先ずは、いつもの様に、奇妙なジャケットの話から。
猿轡を噛まされ手足を縛られた男が二人、モーターボートに投げ込まれていずこかへ連れ去られる...という、全くもって不可解極まりないセンスを大爆発させているのが、本編の主人公、スパークス(SPARKS)である。そして、正に誘拐?されつつあるジャケットの二人、これがその中心人物、というよりもほぼ等号で結ばれるのがメイル兄弟。

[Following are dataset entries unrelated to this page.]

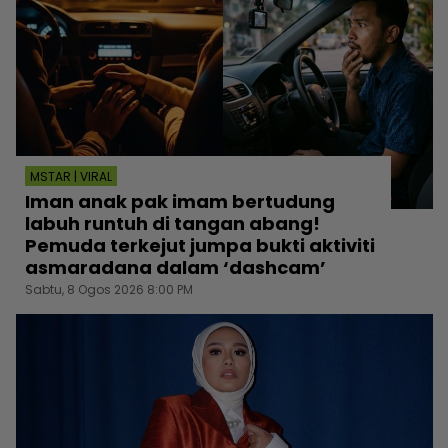
MSTAR | VIRAL
Iman anak pak imam bertudung
labuh runtuh di tangan abang!
Pemuda terkejut jumpa bukti aktiviti
asmaradana dalam ‘dashcam’
Sabtu, 8 Ogos 2026 8:00 PM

下の写真、左側が弟のラッセル・メイル(Russell Mael)、右側が兄のロン・メイル(Ron Mael)である。
この作品はほぼリアルタイムで聴いた。中学の先輩が持っていた。その音楽以前に、このジャケットの持ついかがわしさ、危うさが、妙に印象に残った。
そして、当然のごとくに無理矢理その先輩から聴かされる訳だけれども、その雑多な音楽性は当時は受け付けなかった様な気がする。そこで聴けるのは、ロックカルチャー誕生以前のありとあらゆる音楽、バーレスクミュージックだったり、オフブロードウェイだったり、ボードヴィリアン・ミュージックだったり、オペレッタだったり、それらが渾然一体となって、独自の音楽性を展開していたのだ。